[Document extract]
Financial Management Online MCQ Set 20

QN01. Gordon's Model of dividend relevance is same as

  1. No-growth Model of equity valuation
  2. Constant growth Model of equity valuation
  3. Price-Earning Ratio
  4. Inverse of Price Earnings Ratio
Answer

(B)Constant growth Model of equity valuation

QN02. Dividend declared by a company must be paid in

  1. 20 days
  2. 30 days
  3. 32 days
  4. 42 days
Answer

(B)30 days

QN03. In India, Dividend Distribution tax is paid on

  1. Equity Share
  2. Preference Share
  3. Debenture
  4. Both (a) and (b)
Answer

(D)Both (a) and (b)

QN04. Which of the following is not considered in Lintner's Model ?

  1. Dividend payout ratio
  2. Current EPS
  3. Speed of Adjustment
  4. Preceding year EPS
Answer

(D)Preceding year EPS

QN05. The Transaction Motive for holding cash is for

  1. Safety Cushion
  2. Daily Operations
  3. Purchase of Assets
  4. Payment of Dividends
Answer

(B)Daily Operations

QN06. Which of the following is not considered by Miller-Orr Model?

  1. Variability in cash requirement
  2. Cost of transaction
  3. Holding cost
  4. Total annual requirement of cash
Answer

(D)Total annual requirement of cash

QN07. Which of the following is not a technique of receivables Management?

  1. Funds Flow Analysis
  2. Ageing Schedule
  3. Days sales outstanding
  4. Collection Matrix
Answer

(A)Funds Flow Analysis

QN08. Securitization is related to conversion of

  1. Receivables
  2. Stock
  3. Investments
  4. Creditors
Answer

(A)Receivables

QN09. Cash Discount term 3/15, net 40 means

  1. 3% Discount if payment in 15 days, otherwise full payment in 40 days
  2. 15% Discount if payment in 3 days, otherwise full payment 40 days
  3. 3% Interest if payment made in 40 days and 15%,interest thereafter
  4. None of the above
Answer

(A)3% Discount if payment in 15 days, otherwise full payment in 40 days

QN10. Use of safety stock by a firm would

  1. Increase Inventory Cost
  2. Decrease Inventory Cost
  3. No effect on cost
  4. None of the above
Answer

(A)Increase Inventory Cost

QN11. ABC Analysis is useful for analyzing the inventories:

  1. Based on their Quality
  2. Based on their Usage and value
  3. Based on Physical Volume
  4. All of the above
Answer

(B)Based on their Usage and value

QN12. Which of the following is not a benefit of carrying inventories

  1. Reduction in ordering cost
  2. Avoiding lost sales
  3. Reducing carrying cost
  4. Avoiding Production Shortages
Answer

(C)Reducing carrying cost

QN13. Which of the following is a liability of a bank?
[/Document extract]
### Set of tasks
**A.** Answer these questions about the financial management quiz, one per line:
(i) Within how many days must a company pay a declared dividend?
(ii) On what basis does ABC Analysis analyze inventories?
(iii) What does securitization convert?
**B.** Carry on the financial management quiz from its last line, keeping the same format.
[Material supplied]
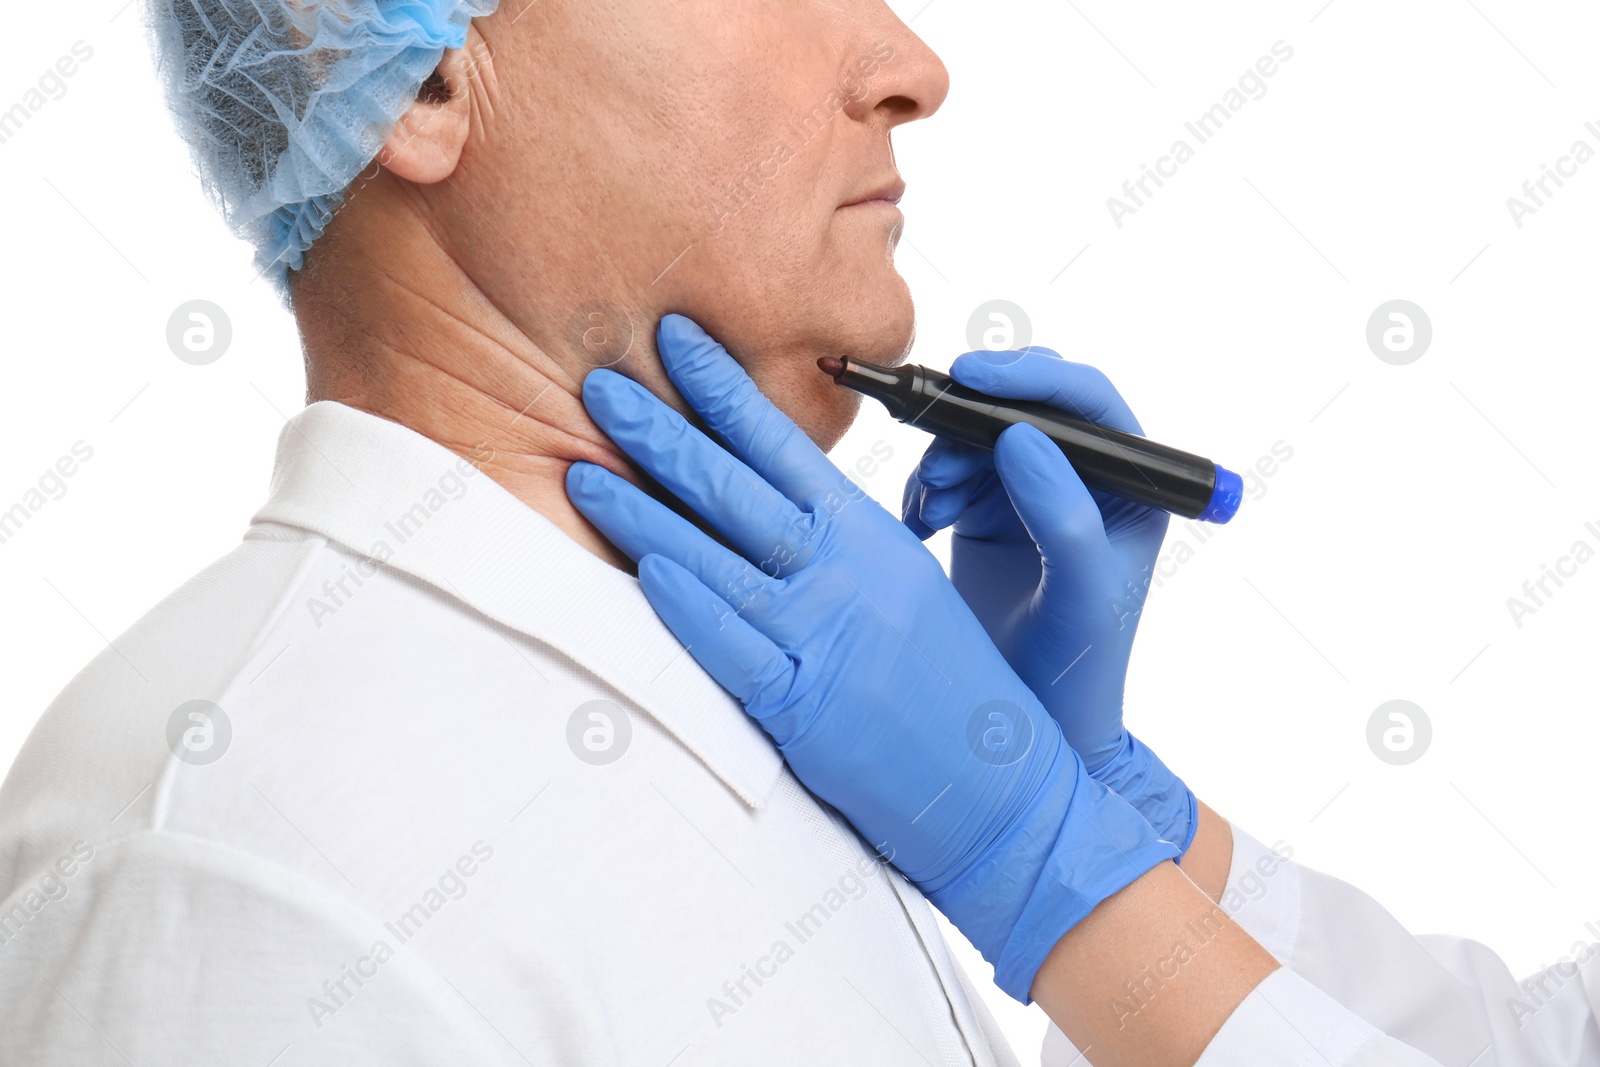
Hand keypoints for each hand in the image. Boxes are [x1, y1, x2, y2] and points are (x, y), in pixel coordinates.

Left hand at [566, 315, 1177, 1000]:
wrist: (1002, 787)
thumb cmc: (951, 685)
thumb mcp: (904, 585)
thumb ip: (839, 539)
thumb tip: (771, 496)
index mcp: (869, 535)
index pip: (782, 445)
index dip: (722, 389)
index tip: (675, 340)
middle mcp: (844, 573)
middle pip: (735, 487)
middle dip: (660, 430)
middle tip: (598, 383)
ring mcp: (823, 637)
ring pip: (715, 559)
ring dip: (642, 512)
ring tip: (580, 471)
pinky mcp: (804, 707)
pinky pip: (733, 648)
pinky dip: (687, 608)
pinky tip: (643, 573)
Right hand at [902, 348, 1196, 851]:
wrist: (1032, 726)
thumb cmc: (1077, 670)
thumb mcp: (1080, 594)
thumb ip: (1063, 515)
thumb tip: (1025, 437)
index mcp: (1130, 486)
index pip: (1088, 402)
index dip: (1031, 377)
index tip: (972, 376)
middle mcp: (1084, 480)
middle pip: (1024, 408)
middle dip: (974, 424)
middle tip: (942, 463)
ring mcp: (1032, 495)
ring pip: (978, 437)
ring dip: (945, 461)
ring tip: (933, 511)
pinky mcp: (988, 515)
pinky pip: (949, 471)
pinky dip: (926, 488)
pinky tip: (922, 524)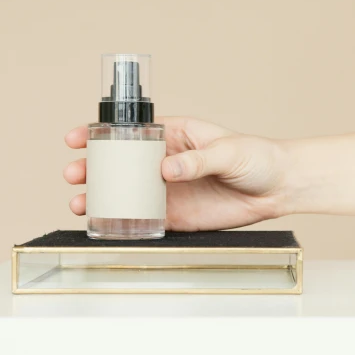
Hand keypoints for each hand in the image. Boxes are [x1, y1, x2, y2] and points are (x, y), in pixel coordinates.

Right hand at [64, 117, 289, 230]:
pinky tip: (106, 224)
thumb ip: (197, 160)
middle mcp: (166, 161)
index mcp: (175, 134)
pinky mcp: (178, 215)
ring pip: (126, 192)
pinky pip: (144, 218)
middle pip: (120, 164)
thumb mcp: (227, 151)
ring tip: (81, 203)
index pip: (131, 131)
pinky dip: (124, 221)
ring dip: (102, 197)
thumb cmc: (257, 157)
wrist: (279, 188)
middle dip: (92, 168)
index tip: (77, 137)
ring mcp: (169, 189)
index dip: (100, 132)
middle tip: (75, 174)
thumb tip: (167, 169)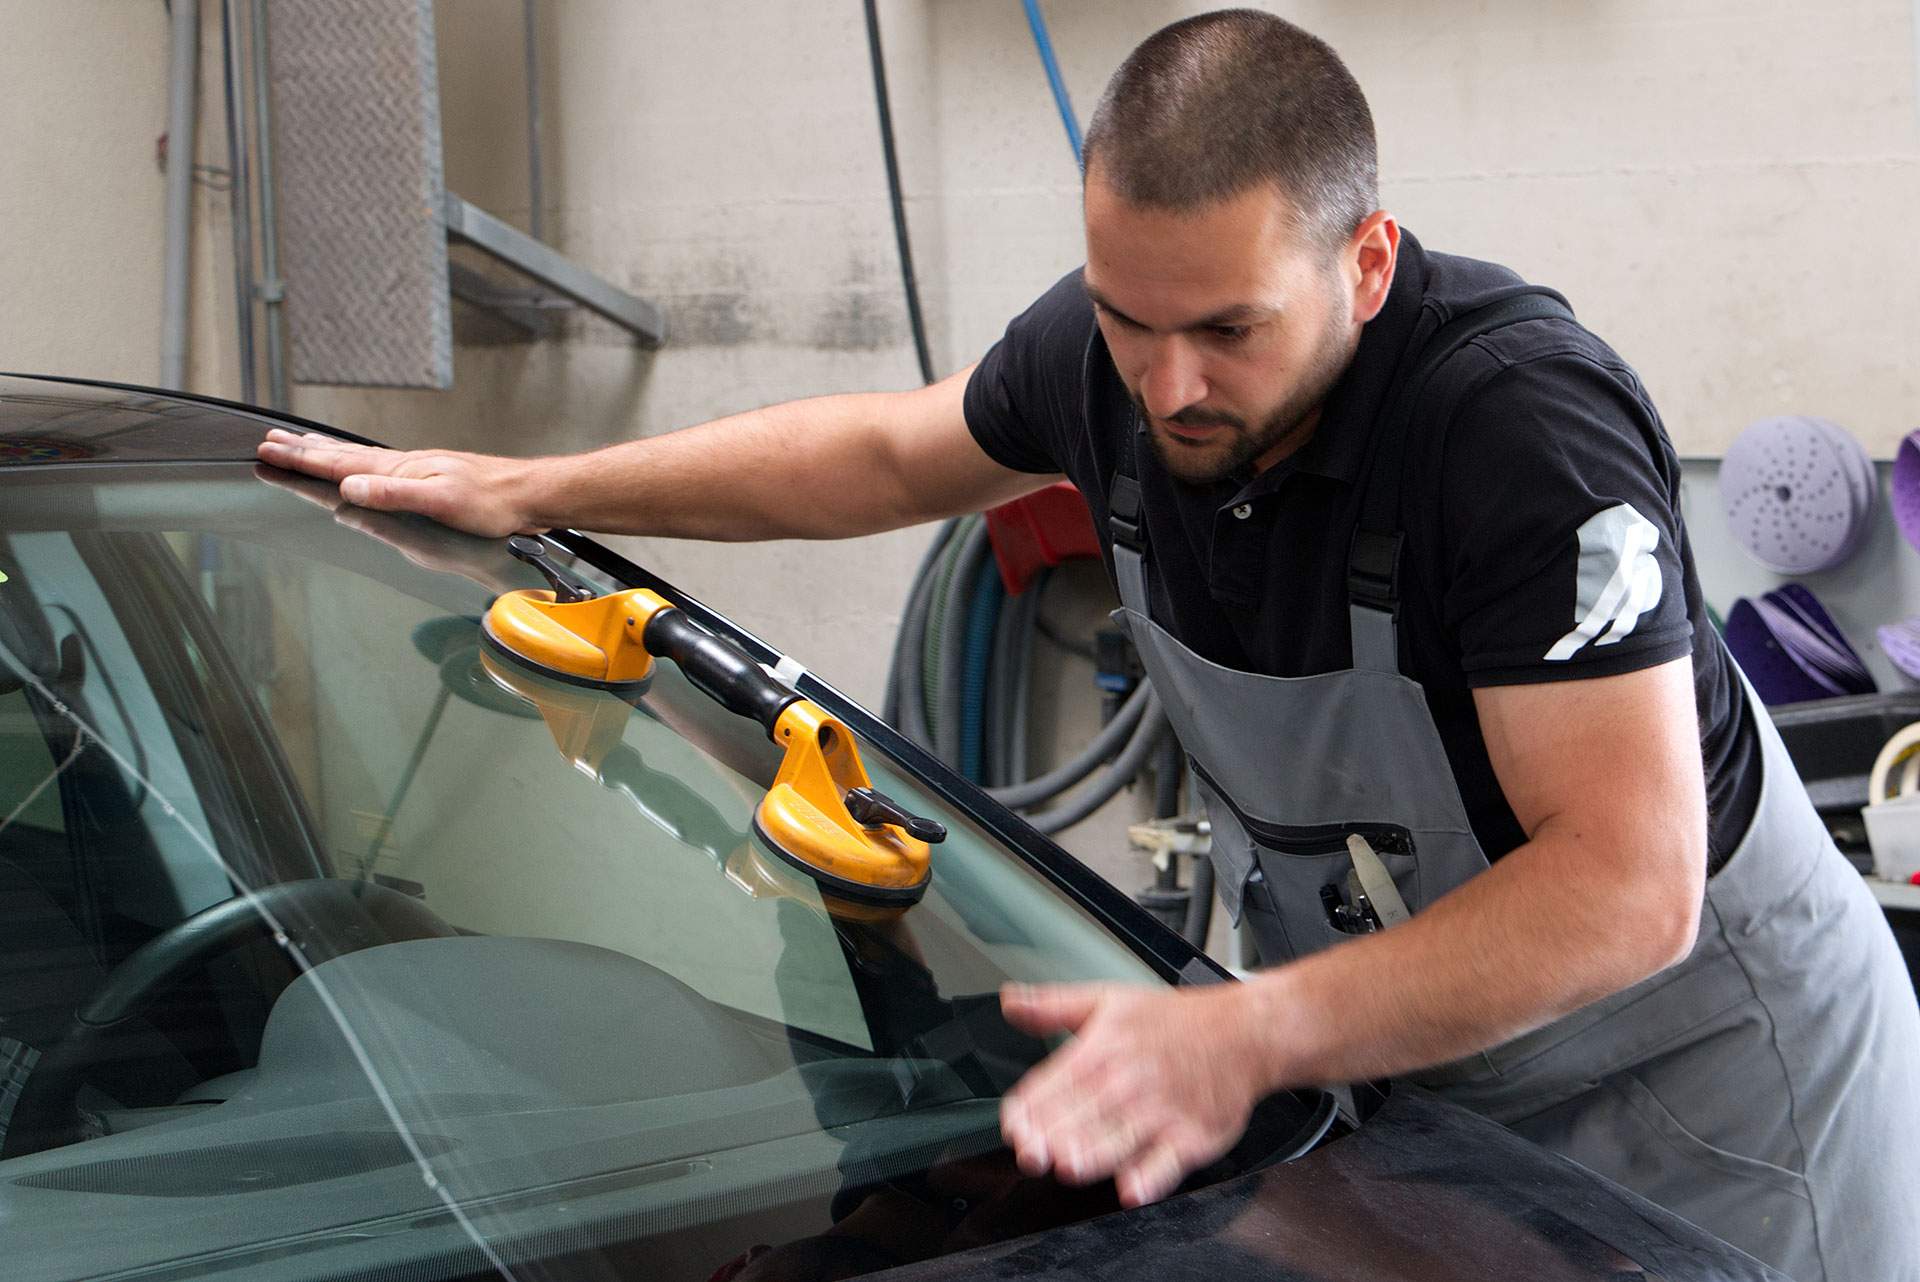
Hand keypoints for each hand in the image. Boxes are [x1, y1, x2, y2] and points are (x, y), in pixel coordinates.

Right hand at [256, 428, 539, 537]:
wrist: (526, 494)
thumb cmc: (491, 502)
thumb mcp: (439, 501)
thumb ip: (393, 494)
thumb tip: (349, 486)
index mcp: (398, 469)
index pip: (337, 463)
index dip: (301, 459)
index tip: (268, 450)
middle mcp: (402, 465)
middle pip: (341, 454)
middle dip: (302, 449)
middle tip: (270, 440)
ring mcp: (414, 470)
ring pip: (357, 457)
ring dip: (325, 450)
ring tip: (301, 443)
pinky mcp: (427, 478)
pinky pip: (377, 465)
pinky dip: (355, 461)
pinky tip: (358, 465)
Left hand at [998, 980, 1262, 1207]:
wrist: (1244, 1033)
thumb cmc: (1173, 1021)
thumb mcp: (1107, 1000)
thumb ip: (1051, 1007)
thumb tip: (1009, 1002)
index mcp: (1103, 1049)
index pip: (1056, 1082)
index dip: (1030, 1108)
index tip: (1013, 1126)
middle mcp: (1130, 1081)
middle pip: (1084, 1114)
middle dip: (1054, 1136)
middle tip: (1031, 1154)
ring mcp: (1163, 1112)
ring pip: (1120, 1139)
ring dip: (1094, 1153)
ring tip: (1069, 1165)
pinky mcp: (1193, 1137)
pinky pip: (1169, 1162)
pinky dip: (1151, 1177)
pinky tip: (1132, 1188)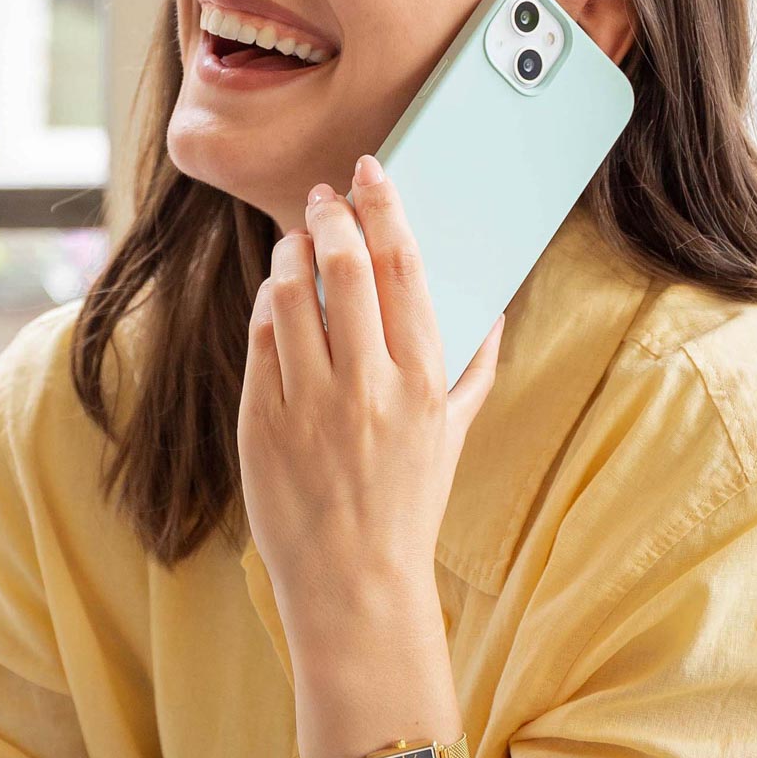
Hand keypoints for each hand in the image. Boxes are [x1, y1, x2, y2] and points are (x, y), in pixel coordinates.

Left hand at [236, 152, 504, 626]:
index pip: (404, 269)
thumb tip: (496, 311)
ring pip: (290, 294)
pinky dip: (266, 303)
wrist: (353, 584)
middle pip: (346, 268)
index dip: (385, 209)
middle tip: (324, 196)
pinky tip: (275, 295)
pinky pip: (259, 338)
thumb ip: (475, 368)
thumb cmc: (410, 503)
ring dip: (290, 252)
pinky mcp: (262, 421)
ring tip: (296, 241)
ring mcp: (310, 404)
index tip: (371, 173)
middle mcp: (368, 386)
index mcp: (423, 381)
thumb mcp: (455, 434)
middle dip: (331, 215)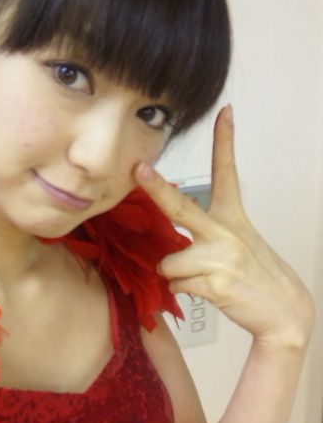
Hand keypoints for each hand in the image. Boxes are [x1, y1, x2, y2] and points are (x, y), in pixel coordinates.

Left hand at [135, 106, 314, 349]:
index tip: (224, 112)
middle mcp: (225, 232)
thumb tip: (171, 243)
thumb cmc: (256, 276)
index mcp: (232, 217)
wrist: (284, 311)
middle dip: (155, 188)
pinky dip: (184, 292)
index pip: (227, 172)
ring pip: (168, 263)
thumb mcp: (238, 243)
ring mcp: (220, 257)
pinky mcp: (215, 282)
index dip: (224, 140)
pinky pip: (176, 285)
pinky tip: (205, 292)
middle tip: (139, 169)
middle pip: (179, 207)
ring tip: (201, 279)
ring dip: (176, 275)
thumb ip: (207, 234)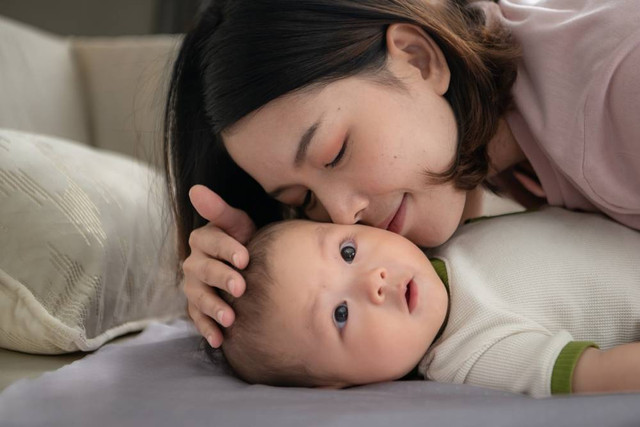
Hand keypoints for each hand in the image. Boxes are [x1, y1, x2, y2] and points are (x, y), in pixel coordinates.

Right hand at [182, 185, 255, 346]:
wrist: (248, 263)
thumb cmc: (243, 240)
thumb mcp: (237, 223)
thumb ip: (219, 210)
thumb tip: (195, 189)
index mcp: (202, 239)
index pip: (211, 243)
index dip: (227, 249)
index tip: (245, 258)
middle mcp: (193, 263)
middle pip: (204, 271)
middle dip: (222, 279)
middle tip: (242, 288)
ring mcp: (193, 287)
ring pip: (199, 297)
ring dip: (214, 308)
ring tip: (230, 318)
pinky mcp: (197, 307)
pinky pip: (198, 319)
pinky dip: (207, 330)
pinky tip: (219, 341)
[/Material supplied]
### Responses to the tasks
**A.**
(i) 30 days
(ii) Their usage and value
(iii) Receivables

**B.**
  1. Treasury Bills
  2. Commercial papers
  3. Certificate of Deposits
  4. Junk Bonds
Answer

(C)Certificate of Deposits

QN14. Commercial paper are generally issued at a pries

  1. Equal to face value
  2. More than face value
  3. Less than face value
  4. Equal to redemption value
Answer

(C)Less than face value

QN15. Under income-tax provisions, depreciation on lease asset is allowed to

  1. Lessor
  2. Lessee
  3. Any of the two
  4. None of the two
Answer

(A)Lessor

QN16. From the point of view of the lessee, a lease is a:

  1. Working capital decision
  2. Financing decision
  3. Buy or make decision
  4. Investment decision
Answer

(B)Financing decision

QN17. Risk-aversion of an investor can be measured by

  1. Market Rate of Return
  2. Risk-free Rate of Return
  3. Portfolio Return
  4. None of the above.
Answer

(D)None of the above

QN18. Working Capital Turnover measures the relationship of Working Capital with:

  1. Fixed Assets
  2. Sales
  3. Purchases
  4. Stock
Answer

(A)Fixed Assets

QN19. A Current Ratio of Less than One means:

  1. Current Liabilities < Current Assets
  2. Fixed Assets > Current Assets
  3. Current Assets < Current Liabilities
  4. Share Capital > Current Assets
Answer

(C)Current Assets < Current Liabilities

QN20. Which of the following is a measure of Debt Service capacity of a firm?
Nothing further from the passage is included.